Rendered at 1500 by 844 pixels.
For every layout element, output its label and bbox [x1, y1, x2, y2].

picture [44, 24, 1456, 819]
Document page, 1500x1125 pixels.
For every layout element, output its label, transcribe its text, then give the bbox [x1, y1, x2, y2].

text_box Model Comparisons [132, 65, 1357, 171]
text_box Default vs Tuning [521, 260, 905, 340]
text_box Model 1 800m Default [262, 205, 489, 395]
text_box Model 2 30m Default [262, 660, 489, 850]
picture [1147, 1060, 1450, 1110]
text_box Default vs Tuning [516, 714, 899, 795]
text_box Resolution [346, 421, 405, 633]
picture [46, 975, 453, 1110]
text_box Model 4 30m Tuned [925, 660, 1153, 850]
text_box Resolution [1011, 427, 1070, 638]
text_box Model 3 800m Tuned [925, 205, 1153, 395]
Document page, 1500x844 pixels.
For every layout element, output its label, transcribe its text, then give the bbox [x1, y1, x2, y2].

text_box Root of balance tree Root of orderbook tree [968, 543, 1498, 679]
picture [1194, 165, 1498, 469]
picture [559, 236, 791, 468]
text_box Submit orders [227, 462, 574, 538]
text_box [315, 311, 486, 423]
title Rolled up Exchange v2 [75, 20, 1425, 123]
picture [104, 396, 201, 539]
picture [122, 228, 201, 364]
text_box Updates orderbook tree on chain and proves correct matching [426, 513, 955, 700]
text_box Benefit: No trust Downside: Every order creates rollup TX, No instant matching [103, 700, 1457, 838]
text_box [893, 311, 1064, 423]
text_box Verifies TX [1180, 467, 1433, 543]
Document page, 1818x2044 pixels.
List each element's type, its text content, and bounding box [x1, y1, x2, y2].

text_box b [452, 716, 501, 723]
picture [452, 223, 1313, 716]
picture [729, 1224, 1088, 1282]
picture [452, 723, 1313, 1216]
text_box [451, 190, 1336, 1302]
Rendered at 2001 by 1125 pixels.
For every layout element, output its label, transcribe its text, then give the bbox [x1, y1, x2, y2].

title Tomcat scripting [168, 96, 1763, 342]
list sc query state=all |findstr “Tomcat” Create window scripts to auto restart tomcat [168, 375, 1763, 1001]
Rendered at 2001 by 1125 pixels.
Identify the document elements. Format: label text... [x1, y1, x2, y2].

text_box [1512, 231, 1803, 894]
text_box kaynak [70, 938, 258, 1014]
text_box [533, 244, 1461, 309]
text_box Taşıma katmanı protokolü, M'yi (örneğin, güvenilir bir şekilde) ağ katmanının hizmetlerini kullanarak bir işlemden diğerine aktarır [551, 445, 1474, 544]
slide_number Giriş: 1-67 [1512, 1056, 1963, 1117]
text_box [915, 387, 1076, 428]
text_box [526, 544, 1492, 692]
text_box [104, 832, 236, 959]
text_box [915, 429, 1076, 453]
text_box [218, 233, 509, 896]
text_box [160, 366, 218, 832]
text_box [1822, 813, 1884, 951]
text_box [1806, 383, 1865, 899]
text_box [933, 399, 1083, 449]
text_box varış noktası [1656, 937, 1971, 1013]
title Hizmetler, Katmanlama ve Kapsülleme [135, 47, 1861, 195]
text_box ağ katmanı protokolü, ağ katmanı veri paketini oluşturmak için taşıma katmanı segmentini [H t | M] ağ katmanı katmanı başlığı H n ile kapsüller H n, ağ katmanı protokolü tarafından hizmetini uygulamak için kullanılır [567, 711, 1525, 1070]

Task details: Scan the listing for the string "pixels", then copy every line where it appears.

Output below:
Rendered at 1500 by 844 pixels.
Document page, 1500x1125 pixels.
Document page, 1500x844 pixels.
Document page, 1818x2044 pixels.
Rendered at 2001 by 1125 pixels.
Rendered at 2001 by 1125 pixels.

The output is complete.